But I agree she sounds totally patronising, and that sort of advice would have had my hackles up in a instant.

swanthingafteranother · 23/12/2012 19:23

The WHO document will also reflect the problems faced in developing countries where mothers will not have access to formula, and where maintaining breastfeeding (through frequent feeds) is vital if the baby is to have ANY milk/optimum nutrition.

teaoclock · 23/12/2012 19:37

my rubbish new health visitor said the same thing to me. but its completely different advise to what my last health visitor said to do with my pfb 2 years ago. so I've decided to ignore her and just do the same as i was told to do for ds 1. 5 milk feeds and 3 solids.

EauRougelyNight · 23/12/2012 20:29

The WHO guidelines are global. Did you take a look at the other article I posted?

No one said there is anything wrong with a baby over 6 months taking solids- a baby over 6 months needs solid food. But reducing milk feeds to try and get a baby to eat more solid food is not a good idea- the other link I posted explains why!

Seriouslysleepdeprived · 23/12/2012 20:37

Elpha will PM you some info on sleep that may be useful. Sorry it's not improved. We've had a horrendous few weeks but are hopefully getting back on track.

Solids has made bugger all difference sleep wise. If anything has made things worse, as he's waking with digestion issues I think Hmm He started eating much more at 7.5-8 months which seems to be pretty standard. Have you tried sharing a spoon & bowl? DS will only eat from my spoon or fork, otherwise it's BLW.

DS has a pretty good appetite & I boob him constantly during the day, stuffing him with as much milk as poss. If anything he's taking more milk now as he's so active. It's far more calorific & I just couldn't get that about if food into him tbh.

Your HV sounds rubbish unfortunately - why are they so crap?!

ElphabaTheGreen · 24/12/2012 09:46

Just phoned the Breastfeeding Network service locally. Lovely lady on the phone oscillated between gasping in horror and laughing out loud at the HV's advice, then proceeded to give me some excellent recommendations of her own. She works with that HV, so I suspect words may be had...

Part of me wishes I'd just phoned them first, but at least I've now got my very own 'Crazy Shit HVs Have Said' to add to the very long list you find here on MN! Grin

OP posts:
nickelbabylyinginamanger · 24/12/2012 09:55

swanthing - have you thought that maybe Elphaba wants her DS's sleep to improve because that's what she's been led to believe is normal?

It's really not normal (as in universal - of course it's normal in terms of biologically possible)/usual for a 7month old baby to sleep through the night - or even longer than 3 or 4 hours at a time.
★ ★ ★ ★
## Task requirements
• 1. Answer these questions from the forum thread about a health visitor's feeding advice.
(a) How many milk feeds and solids does teaoclock give her baby each day?
(b) Which local service did ElphabaTheGreen phone?
(c) At what age did Seriouslysleepdeprived's son start eating much more?
• 2. Resume the forum thread about a health visitor's feeding advice, continuing directly after its final sentence.
The listing that follows the forum thread about a health visitor's feeding advice is separate material.
★ ★ ★ ★
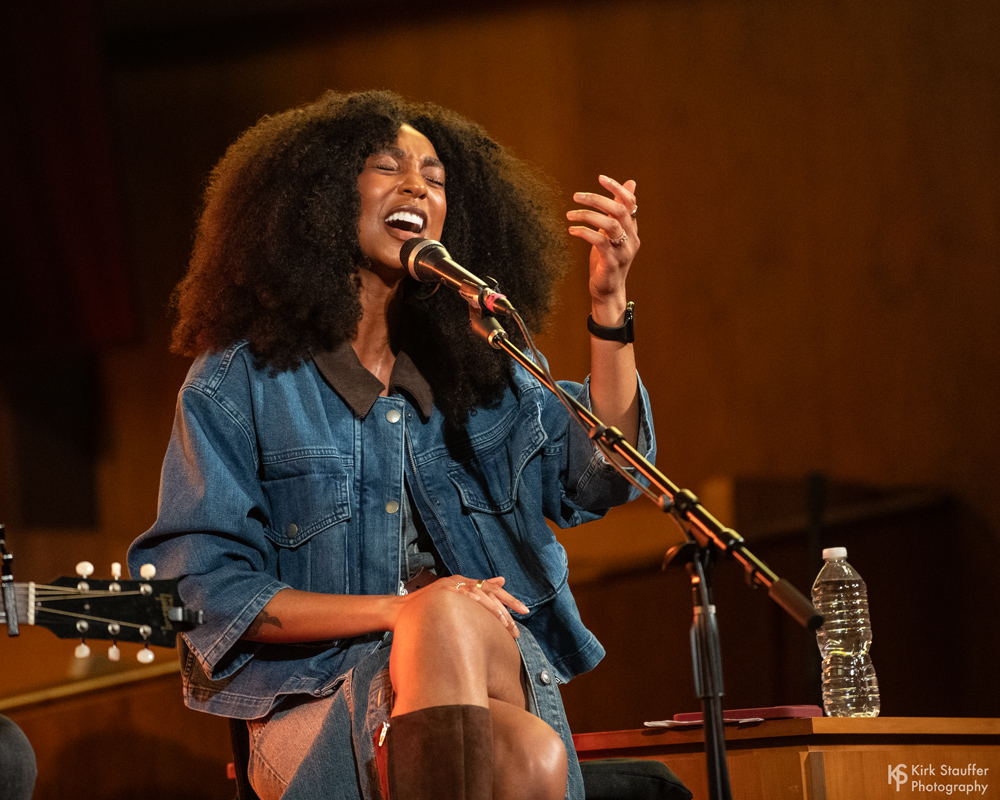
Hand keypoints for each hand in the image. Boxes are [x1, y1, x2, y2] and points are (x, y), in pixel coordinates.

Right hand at [434, 575, 528, 638]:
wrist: (399, 610)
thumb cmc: (427, 607)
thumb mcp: (453, 596)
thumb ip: (478, 590)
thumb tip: (502, 580)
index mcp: (464, 582)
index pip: (493, 589)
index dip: (510, 600)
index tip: (525, 611)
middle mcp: (460, 581)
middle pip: (491, 591)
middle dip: (507, 609)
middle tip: (516, 629)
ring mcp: (451, 585)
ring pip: (480, 596)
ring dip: (494, 612)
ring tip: (505, 626)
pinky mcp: (443, 592)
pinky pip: (465, 598)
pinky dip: (477, 606)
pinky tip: (486, 618)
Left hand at [566, 175, 638, 320]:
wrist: (608, 291)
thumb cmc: (607, 261)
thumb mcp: (612, 232)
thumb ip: (618, 211)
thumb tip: (630, 183)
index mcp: (632, 230)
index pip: (630, 203)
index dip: (617, 188)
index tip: (601, 178)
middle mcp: (631, 239)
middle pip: (619, 211)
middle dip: (597, 199)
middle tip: (577, 196)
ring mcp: (622, 251)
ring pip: (610, 225)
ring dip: (588, 216)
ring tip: (570, 215)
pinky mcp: (611, 263)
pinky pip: (600, 242)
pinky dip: (584, 233)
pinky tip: (572, 230)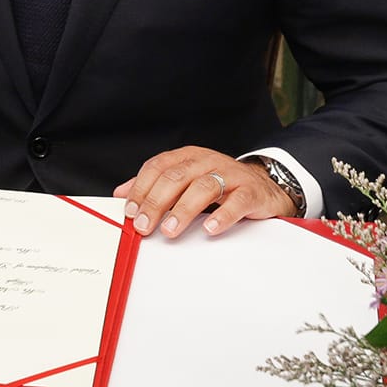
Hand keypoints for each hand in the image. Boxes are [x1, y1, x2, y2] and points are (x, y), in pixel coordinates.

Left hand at [113, 146, 296, 240]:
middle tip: (144, 224)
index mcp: (188, 157)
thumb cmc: (221, 184)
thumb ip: (155, 186)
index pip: (158, 167)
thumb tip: (121, 194)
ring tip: (170, 229)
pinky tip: (210, 229)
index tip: (130, 211)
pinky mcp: (251, 192)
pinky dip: (222, 215)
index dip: (141, 188)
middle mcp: (207, 162)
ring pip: (204, 187)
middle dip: (157, 201)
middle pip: (177, 177)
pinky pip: (237, 202)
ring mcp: (230, 175)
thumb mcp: (186, 180)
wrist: (265, 186)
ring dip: (183, 210)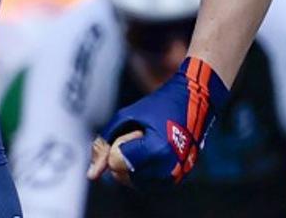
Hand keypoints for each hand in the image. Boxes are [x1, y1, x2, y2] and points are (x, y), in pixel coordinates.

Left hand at [90, 57, 227, 189]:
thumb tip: (92, 174)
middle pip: (122, 176)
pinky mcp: (178, 179)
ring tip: (148, 143)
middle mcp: (167, 168)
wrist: (194, 102)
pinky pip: (147, 184)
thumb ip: (104, 144)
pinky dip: (142, 170)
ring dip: (131, 165)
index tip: (134, 130)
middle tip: (141, 136)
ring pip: (133, 182)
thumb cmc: (158, 105)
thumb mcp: (125, 117)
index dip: (116, 146)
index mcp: (156, 150)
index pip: (115, 163)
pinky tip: (151, 152)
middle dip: (123, 157)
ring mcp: (175, 176)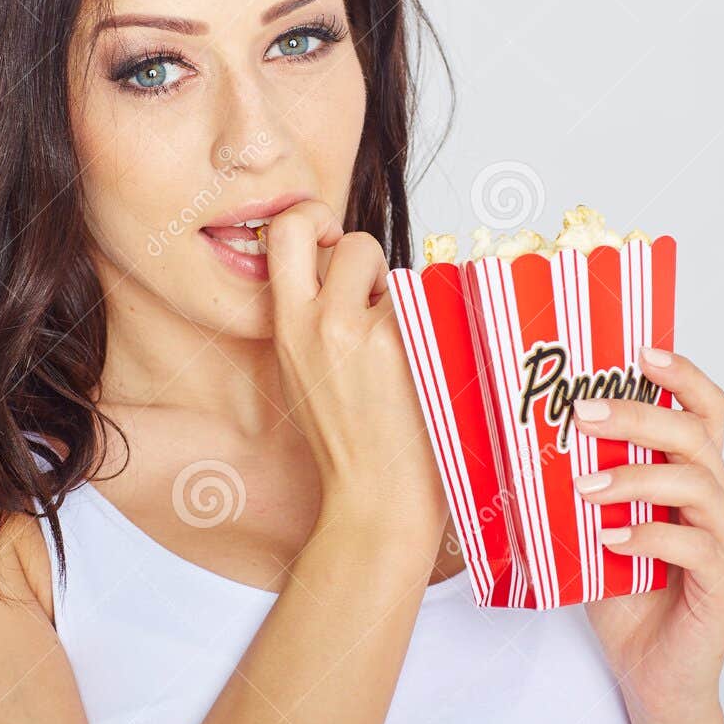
★ ★ ★ ★
## Responses to the exercise
• 1.
(a) Five milk feeds and three solids.
(b) The local Breastfeeding Network service.
(c) At 7.5 to 8 months.

• 2.
Add in growth spurts and being poorly, and sometimes you can have feeds that go on all night (yes, thanks DD, i'm not knackered today, honest Hmm)

I think there are far too many "my DC slept through the night from 11-7 at 6 weeks". It's not all that usual.

nickelbabylyinginamanger · 24/12/2012 09:56

and it might be that he's not really hungry every time - babies are biologically designed to suckle for comfort as well as food and drink.
that's not a bad thing, it's a goooood thing.

ElphabaTheGreen · 24/12/2012 12:14

Don't worry nickelbaby - I have absolutely no socially-driven misconceptions that DS should 'sleep through the night' at 7 months. I wouldn't mind four unbroken hours, though, five if I'm being really cheeky, mainly so I don't get the sack when I go back to work for sleep-deprivation induced incompetence. Once every few months he'll tease me with four hours, little scamp.

I argued that particular point with someone the other day, actually, who tried the old baby rice/rusk-in-a-bottle recommendation with me because, (and I quote) 'babies obviously need to feel full.' No, says I, parents want to load them up so they can get more sleep. No 'need' on baby's part there.

OP posts:
nickelbabylyinginamanger · 24/12/2012 12:37

it is easy.
i went back to work at 4 weeks (with DD i'm glad to say), and we co-sleep.
so although some nights are very very unbroken, it's easy to drop straight off again.
i know it's not a solution for everyone but it's saved my sanity.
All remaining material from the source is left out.